__Instructions for the task__
Scan the material below for every line with the string "read", and copy those lines.
------ Given records ------
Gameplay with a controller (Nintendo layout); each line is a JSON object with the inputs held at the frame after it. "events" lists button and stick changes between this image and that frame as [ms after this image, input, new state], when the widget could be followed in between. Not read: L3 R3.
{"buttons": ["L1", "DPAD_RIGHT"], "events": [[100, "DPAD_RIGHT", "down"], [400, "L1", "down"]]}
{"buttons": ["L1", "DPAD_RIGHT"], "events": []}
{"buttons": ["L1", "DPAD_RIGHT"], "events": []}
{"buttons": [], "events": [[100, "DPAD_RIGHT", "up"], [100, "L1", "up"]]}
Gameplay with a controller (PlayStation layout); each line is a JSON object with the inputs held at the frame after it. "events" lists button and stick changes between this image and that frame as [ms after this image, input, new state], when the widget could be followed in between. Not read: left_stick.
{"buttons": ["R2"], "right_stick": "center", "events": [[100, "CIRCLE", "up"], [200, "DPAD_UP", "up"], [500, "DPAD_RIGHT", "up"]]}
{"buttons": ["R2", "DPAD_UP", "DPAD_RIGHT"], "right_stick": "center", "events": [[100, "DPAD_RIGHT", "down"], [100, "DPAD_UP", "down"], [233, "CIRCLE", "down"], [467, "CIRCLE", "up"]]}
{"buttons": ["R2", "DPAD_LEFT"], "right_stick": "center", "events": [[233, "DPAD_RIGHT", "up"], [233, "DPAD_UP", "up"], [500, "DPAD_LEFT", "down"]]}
------
------ Given records ------
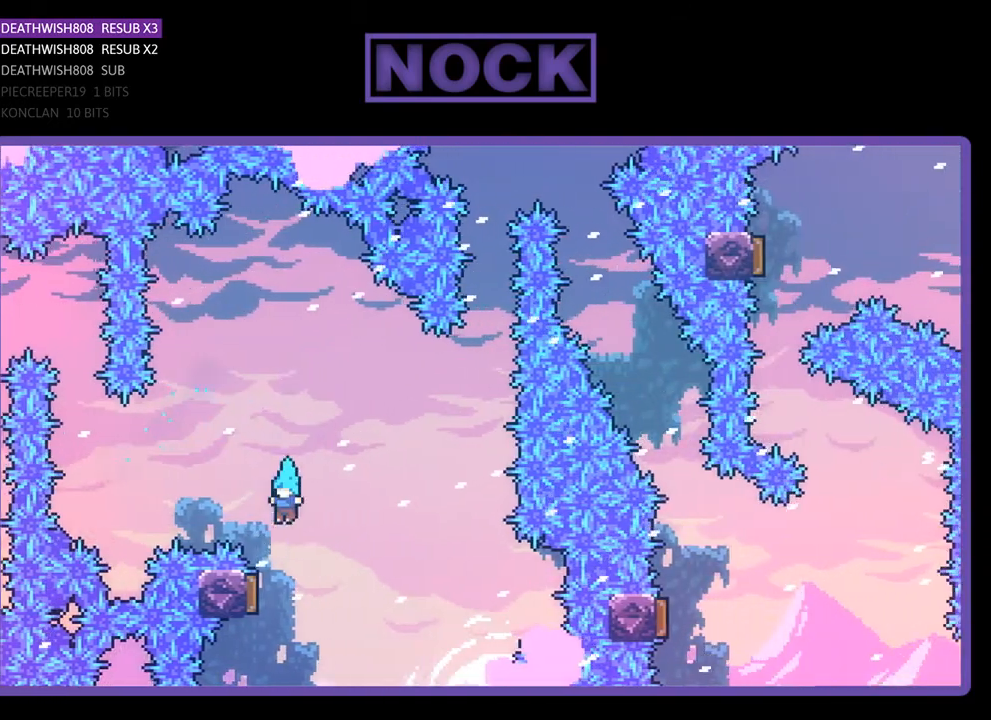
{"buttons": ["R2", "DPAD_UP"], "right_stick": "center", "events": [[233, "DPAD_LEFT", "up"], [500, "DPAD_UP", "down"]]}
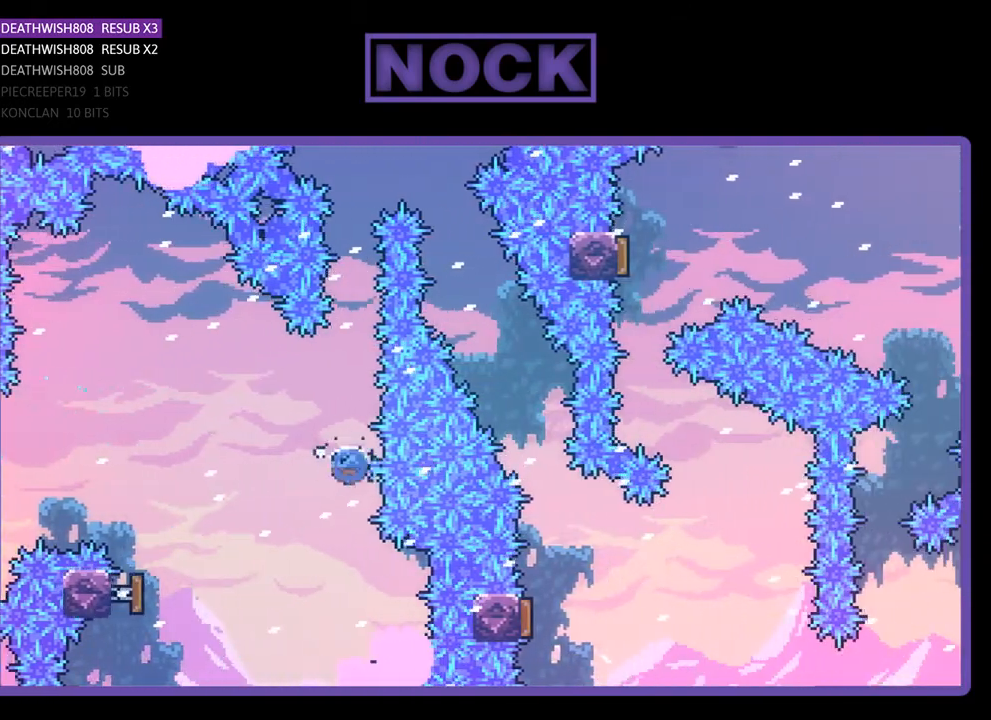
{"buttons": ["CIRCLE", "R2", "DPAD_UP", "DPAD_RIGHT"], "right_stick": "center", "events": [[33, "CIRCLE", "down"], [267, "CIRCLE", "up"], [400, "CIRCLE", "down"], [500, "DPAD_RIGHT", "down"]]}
------
__Answer to this problem__
Gameplay with a controller (Nintendo layout); each line is a JSON object with the inputs held at the frame after it. "events" lists button and stick changes between this image and that frame as [ms after this image, input, new state], when the widget could be followed in between. Not read: L3 R3.
Gameplay with a controller (PlayStation layout); each line is a JSON object with the inputs held at the frame after it. "events" lists button and stick changes between this image and that frame as [ms after this image, input, new state], when the widget could be followed in between. Not read: left_stick.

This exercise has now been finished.